Source material:
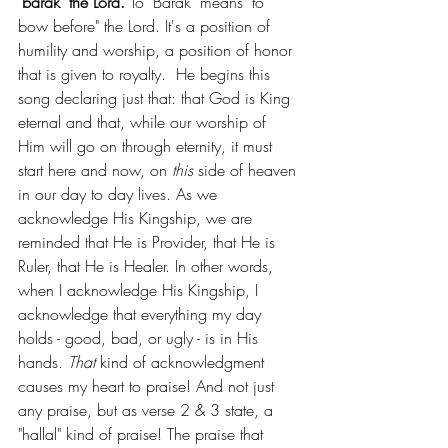
"barak" the Lord.
 To "Barak" means "to 
bow before" the Lord. It's a position of 
humility and worship, a position of honor 
that is given to royalty.  He begins this 
song declaring just that: that God is King 
eternal and that, while our worship of 
Him will go on through eternity, it must 
start here and now, on 
this 
side of heaven 
in our day to day lives. As we 
acknowledge His Kingship, we are 
reminded that He is Provider, that He is 
Ruler, that He is Healer. In other words, 
when I acknowledge His Kingship, I 
acknowledge that everything my day 
holds - good, bad, or ugly - is in His 
hands. 
That 
kind of acknowledgment 
causes my heart to praise! And not just 
any praise, but as verse 2 & 3 state, a 
"hallal" kind of praise! The praise that 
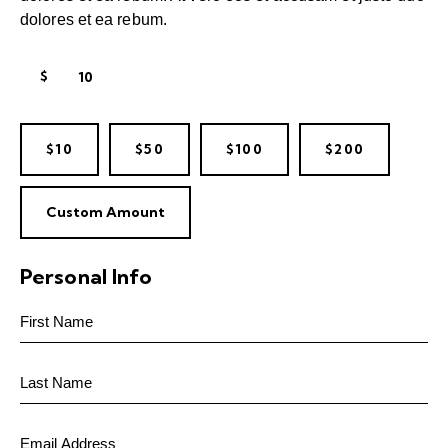
dolores et ea rebum.
$
$10
$50
$100
$200
Custom Amount
Personal Info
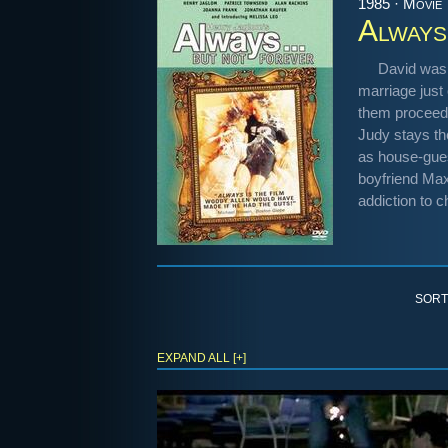
1985 · Movie
Always
David was 
marriage just 
them proceed w
Judy stays th
as house-gues
boyfriend Maxw
addiction to c
SORT
EXPAND ALL [+]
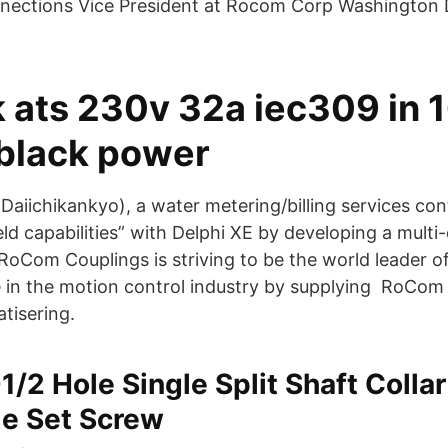
nnections Vice President at Rocom Corp Washington 
 ats 230v 32a iec309 in 1
 black power
Daiichikankyo), a water metering/billing services con
eld capabilities” with Delphi XE by developing a mul
oCom Couplings is striving to be the world leader of 
e in the motion control industry by supplying RoCom
atisering.
-1/2 Hole Single Split Shaft Colla
de Set Screw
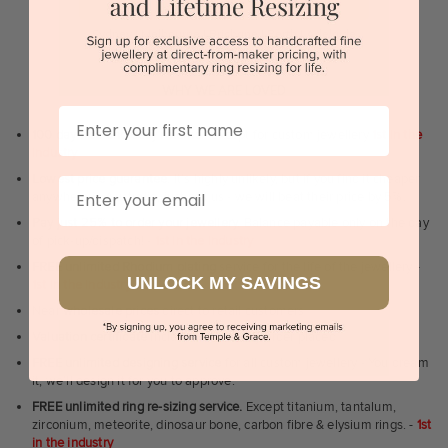
BOOK A SHOWROOM VISIT
Sydney | Melbourne | Brisbane | Perth | Adelaide
WHY WE ARE LOVED
First Name
100 day free and easy returns
- except for custom jewellery
1st in the
industry
Lowest price guarantee.
It's highly unlikely, but if you find it cheaper
Email
anywhere in Australia, just call us - we will beat their price by 5%.
Pay just 25% to order your jewellery.
Balance payable only on the day
of pick-up/dispatch! -
1st in the industry
FREE unlimited Rhodium plating
service for the life of the jewellery -
UNLOCK MY SAVINGS
1st in the industry
Near
wholesale prices
direct to retail customers
Valuation certificate
included with every order placed
FREE unlimited designing service
for all custom jewellery - You dream
it, we'll design it for you to approve.
FREE unlimited ring re-sizing service.
Except titanium, tantalum,
zirconium, meteorite, dinosaur bone, carbon fibre & elysium rings. -
1st
in the industry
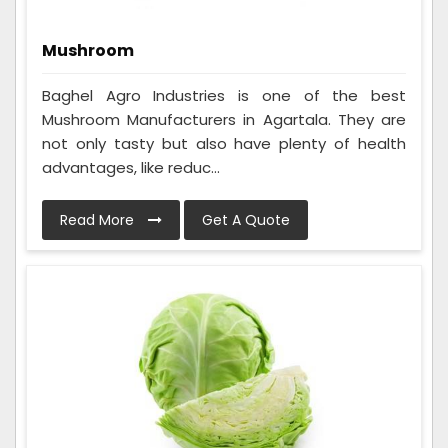
Mushroom
Baghel Agro Industries is one of the best
Mushroom Manufacturers in Agartala. They are
not only tasty but also have plenty of health
advantages, like reduc...
Read More
Get A Quote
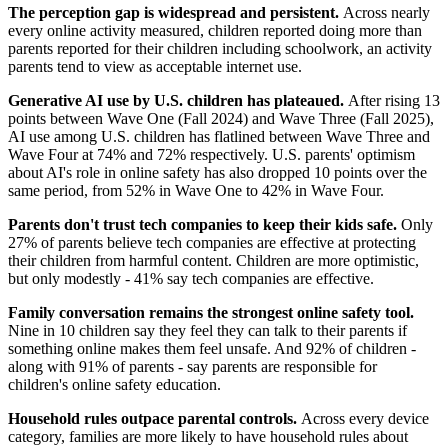
The perception gap is widespread and persistent.
Across nearly
every online activity measured, children reported doing more than
parents reported for their children including schoolwork, an activity
parents tend to view as acceptable internet use.
Generative AI use by U.S. children has plateaued.
After rising 13
points between Wave One (Fall 2024) and Wave Three (Fall 2025),
AI use among U.S. children has flatlined between Wave Three and
Wave Four at 74% and 72% respectively. U.S. parents' optimism
about AI's role in online safety has also dropped 10 points over the
same period, from 52% in Wave One to 42% in Wave Four.
Parents don't trust tech companies to keep their kids safe.
Only
27% of parents believe tech companies are effective at protecting
their children from harmful content. Children are more optimistic,
but only modestly - 41% say tech companies are effective.
Family conversation remains the strongest online safety tool.
Nine in 10 children say they feel they can talk to their parents if
something online makes them feel unsafe. And 92% of children -
along with 91% of parents - say parents are responsible for
children's online safety education.
Household rules outpace parental controls.
Across every device
category, families are more likely to have household rules about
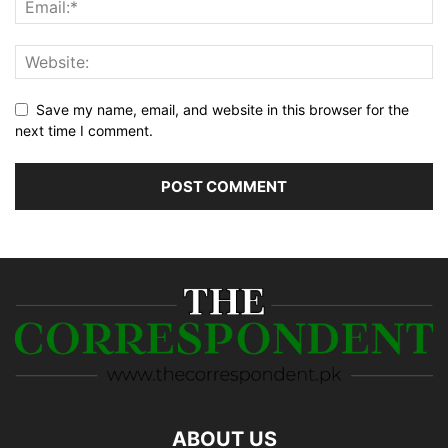
Save my name, email, and website in this browser for the
next time I comment.
ABOUT US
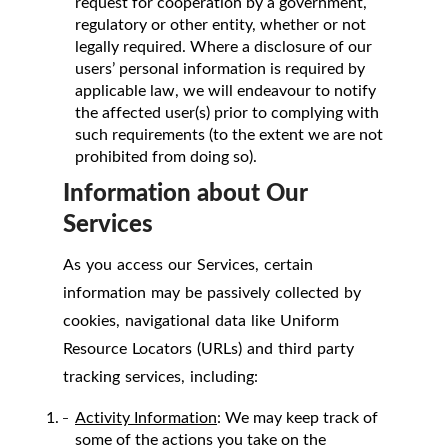
request for cooperation by a government,
regulatory or other entity, whether or not
legally required. Where a disclosure of our
users’ personal information is required by
applicable law, we will endeavour to notify
the affected user(s) prior to complying with
such requirements (to the extent we are not
prohibited from doing so).
Information about Our
Services
As you access our Services, certain
information may be passively collected by
cookies, navigational data like Uniform
Resource Locators (URLs) and third party
tracking services, including:
Activity Information
: We may keep track of
some of the actions you take on the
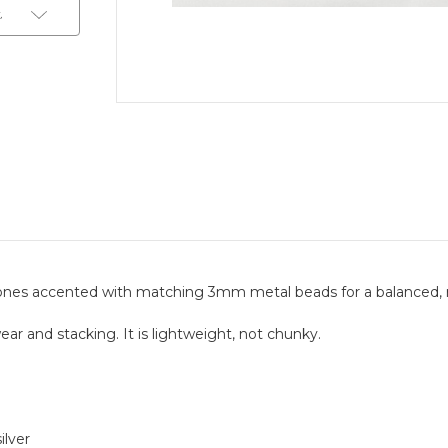
t
nes accented with matching 3mm metal beads for a balanced, r
ear and stacking. It is lightweight, not chunky.
ilver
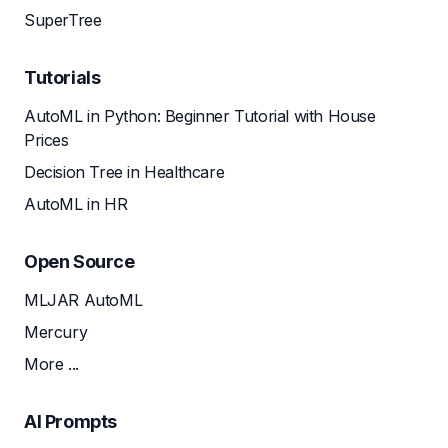
SuperTree
Tutorials
AutoML in Python: Beginner Tutorial with House
Prices
Decision Tree in Healthcare
AutoML in HR
Open Source
MLJAR AutoML
Mercury
More ...
AI Prompts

Task brief:
Copy the text lines word for word, beginning at the line that has "BOOK A SHOWROOM VISIT" and stopping after the line that has "Get A Quote". Leave the pictures out.

Reply to the task:
BOOK A SHOWROOM VISIT
Sydney | Melbourne | Brisbane | Perth | Adelaide
WHY WE ARE LOVED
First Name
100 day free and easy returns
- except for custom jewellery
1st in the
industry
Lowest price guarantee.
It's highly unlikely, but if you find it cheaper
Email
anywhere in Australia, just call us - we will beat their price by 5%.
Pay just 25% to order your jewellery.
Balance payable only on the day
of pick-up/dispatch! -
1st in the industry
FREE unlimited Rhodium plating
service for the life of the jewellery -
UNLOCK MY SAVINGS
1st in the industry
Near
wholesale prices
direct to retail customers
Valuation certificate
included with every order placed
FREE unlimited designing service
for all custom jewellery - You dream
it, we'll design it for you to approve.
FREE unlimited ring re-sizing service.
Except titanium, tantalum,
zirconium, meteorite, dinosaur bone, carbon fibre & elysium rings. -
1st
in the industry
Mushroom
Baghel Agro Industries is one of the best
Mushroom Manufacturers in Agartala. They are
not only tasty but also have plenty of health
advantages, like reduc...
Read More
Get A Quote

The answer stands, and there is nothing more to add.